Rund zwei Prozent aller Studenten in Deutschland bekommen ein Stipendium, heißt es in der 18. Sozialerhebung des Deutschen Studentenwerks. Einigen winken Bücherzuschüsse, andere dürfen sich sogar über die Finanzierung ihres Lebensunterhalts freuen.

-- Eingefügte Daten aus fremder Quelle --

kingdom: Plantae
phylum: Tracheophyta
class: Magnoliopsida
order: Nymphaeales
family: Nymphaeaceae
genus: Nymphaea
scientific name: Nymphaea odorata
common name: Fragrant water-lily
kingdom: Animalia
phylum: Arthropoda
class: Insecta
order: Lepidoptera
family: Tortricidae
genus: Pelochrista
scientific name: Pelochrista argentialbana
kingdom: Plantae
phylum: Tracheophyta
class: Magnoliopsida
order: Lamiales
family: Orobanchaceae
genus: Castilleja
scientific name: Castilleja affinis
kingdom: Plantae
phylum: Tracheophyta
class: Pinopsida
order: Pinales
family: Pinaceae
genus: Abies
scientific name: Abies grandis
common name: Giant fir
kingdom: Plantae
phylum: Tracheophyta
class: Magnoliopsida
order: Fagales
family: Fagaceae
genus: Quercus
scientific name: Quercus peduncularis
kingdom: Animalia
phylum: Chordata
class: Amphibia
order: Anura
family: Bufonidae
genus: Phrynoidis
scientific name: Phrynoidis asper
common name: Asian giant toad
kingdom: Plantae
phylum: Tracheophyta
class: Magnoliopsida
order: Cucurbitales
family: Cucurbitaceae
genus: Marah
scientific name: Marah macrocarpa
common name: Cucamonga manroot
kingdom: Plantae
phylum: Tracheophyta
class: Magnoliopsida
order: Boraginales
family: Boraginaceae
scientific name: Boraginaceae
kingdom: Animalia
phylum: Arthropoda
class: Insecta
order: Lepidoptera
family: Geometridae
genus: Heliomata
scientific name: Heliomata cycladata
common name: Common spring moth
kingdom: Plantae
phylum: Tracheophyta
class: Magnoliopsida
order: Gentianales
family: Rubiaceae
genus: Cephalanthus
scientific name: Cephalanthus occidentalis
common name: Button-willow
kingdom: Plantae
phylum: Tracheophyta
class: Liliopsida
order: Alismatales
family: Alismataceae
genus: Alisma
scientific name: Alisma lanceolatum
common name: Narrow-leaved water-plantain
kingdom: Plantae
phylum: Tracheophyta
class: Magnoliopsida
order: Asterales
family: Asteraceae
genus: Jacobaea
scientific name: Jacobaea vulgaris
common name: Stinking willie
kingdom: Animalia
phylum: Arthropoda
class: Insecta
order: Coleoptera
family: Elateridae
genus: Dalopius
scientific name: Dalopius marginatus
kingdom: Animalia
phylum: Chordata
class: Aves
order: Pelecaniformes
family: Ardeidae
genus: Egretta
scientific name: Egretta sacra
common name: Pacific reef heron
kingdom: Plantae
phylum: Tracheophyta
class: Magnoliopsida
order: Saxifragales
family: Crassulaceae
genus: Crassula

Ein Drittel der Geförderten wird von den großen Begabtenförderungswerken unterstützt.
Wer zahlt's?
Die Stipendien der sechs parteinahen Stiftungen, der Stiftungen von Wirtschaft und Gewerkschaften, der beiden kirchlichen Förderwerke und der Studienstiftung des deutschen Volkes werden vom Staat gezahlt. Die kleineren Stiftungen werden meist privat finanziert. Der Bundesverband deutscher Stiftungen kennt gut 1500 Stipendiengeber. Unterstützer sind Stiftungen großer Unternehmen, zahlungskräftiger Mäzene und zunehmend auch die Unis: In Ostwestfalen-Lippe zum Beispiel haben fünf Hochschulen den Studienfonds OWL gegründet. Ihre Studenten haben so die Chance auf ein Stipendium, das von Sponsoren aus der regionalen Wirtschaft unterstützt wird.